Segundo relatos, o dispositivo foi mantido para “agradar a Lira”. O presidente da Câmara teria jogado duro pela preservação do trecho e colocado em jogo a aprovação de todo o resto da minirreforma. O trecho, então, teria sido mantido em prol de um acordo possível com os líderes do Centrão.

Na avaliação de parlamentares, dois motivos explicam por que a manobra favorece os partidos que funcionam como grandes “máquinas”. Primeiramente, essas legendas terão mais um privilégio na competição pelas sobras. Como consequência, as siglas maiores atrairão mais filiados, porque aqueles que pretendem disputar eleições provavelmente preferirão os partidos que atingirão o quociente eleitoral.

O presidente da Câmara, Arthur Lira (PP-AL). Foto: Zeca Ribeiro/Câmara dos Deputados

No caso do PL, apesar de ser um partido grande, há críticos ferrenhos à regra. Segundo avaliações, trata-se de uma legenda frágil, que ascendeu de forma momentânea com a figura do ex-presidente Jair Bolsonaro (PL) e, a depender de uma janela partidária, pode perder facilmente os seus filiados.

Ao apresentar o seu parecer, Pereira Júnior disse que o assunto era “o mais controvertido” desde que a minirreforma foi debatida no grupo de trabalhos e que não havia consenso nem no colégio de líderes.

Na argumentação dos favoráveis à nova regra, a justificativa é a do “fortalecimento dos partidos”, em um cenário aglomerado por legendas pequenas. Atualmente, o Brasil tem mais de 30 agremiações.

Essa argumentação é adotada por parte dos petistas. No entanto, outra ala, representada pela própria presidenta do PT, Gleisi Hoffmann, protestou contra o dispositivo na tribuna e declarou voto a favor de um destaque do Podemos, ou seja, um pedido de alteração na proposta, que acabou rejeitado.

A preocupação é de um reflexo negativo nas eleições municipais. A avaliação é que o PT tem mais força nos grandes centros, mas em cidades menores muitos vereadores foram eleitos pelas sobras.

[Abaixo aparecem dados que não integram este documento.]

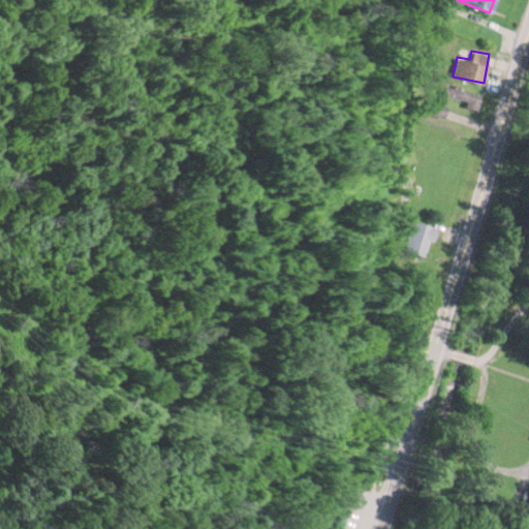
[(481,94),(449,84),(444,97),(477,107),(481,94)]
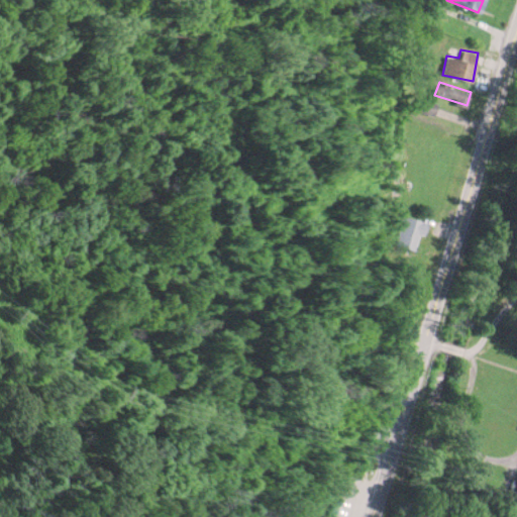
[(418,108),(429,112),(432,102),(421,98),(418,108)]
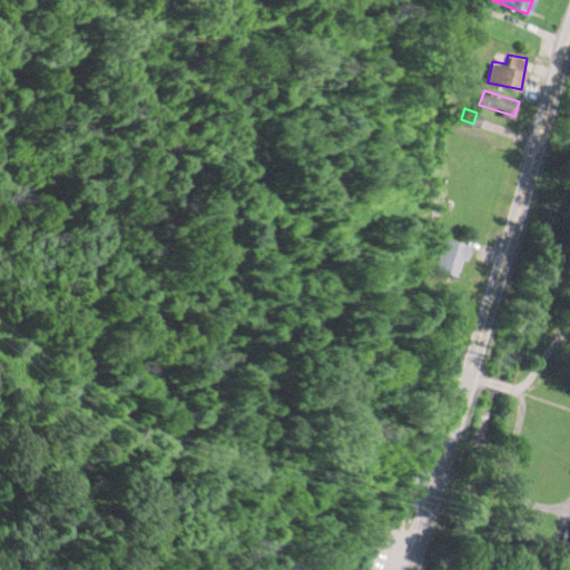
[(457,277),(469,246),(444,236),(432,267),(457,277)]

“Sei que esse partido grande que nós temos não é um partido grande em todos os municípios, inclusive nos médios municípios, e principalmente nos pequenos municípios. Então, querer fazer uma regra das sobras com 100/10 é inviabilizar não só a eleição do PT, não só do PSOL, mas do Podemos, de outros partidos”, disse.

Veja outros pontos da minirreforma

A minirreforma eleitoral foi aprovada na Câmara por meio de dois textos: um projeto de lei e um projeto de lei complementar. Conforme mostrou CartaCapital, os demais itens também recebem críticas de movimentos sociais. Um trecho que motivou discussão e acabou derrubado tratava a cassação como pena alternativa para a compra de votos. Os principais trechos mantidos determinam as seguintes mudanças:

  • O enxugamento do período de inelegibilidade;
  • O cumprimento das cotas de gênero por meio da federação, e não mais por meio do partido;
  • A possibilidade de uso do dinheiro de campanhas femininas para despesas comuns com outros candidatos, inclusive propaganda, desde que haja benefício para a candidatura feminina;
  • O fim das prestações de contas parciais durante a campanha;
  • A ampliação do rol de vítimas de violência política contra a mulher;
  • A legalização da doação via Pix;
  • A autorização do uso de recursos públicos para o pagamento de despesas pessoais e para a compra de veículos, embarcações e aeronaves;
  • Antecipa as datas de convenção e registro de candidaturas, para dar mais tempo de julgamento pela Justiça Eleitoral.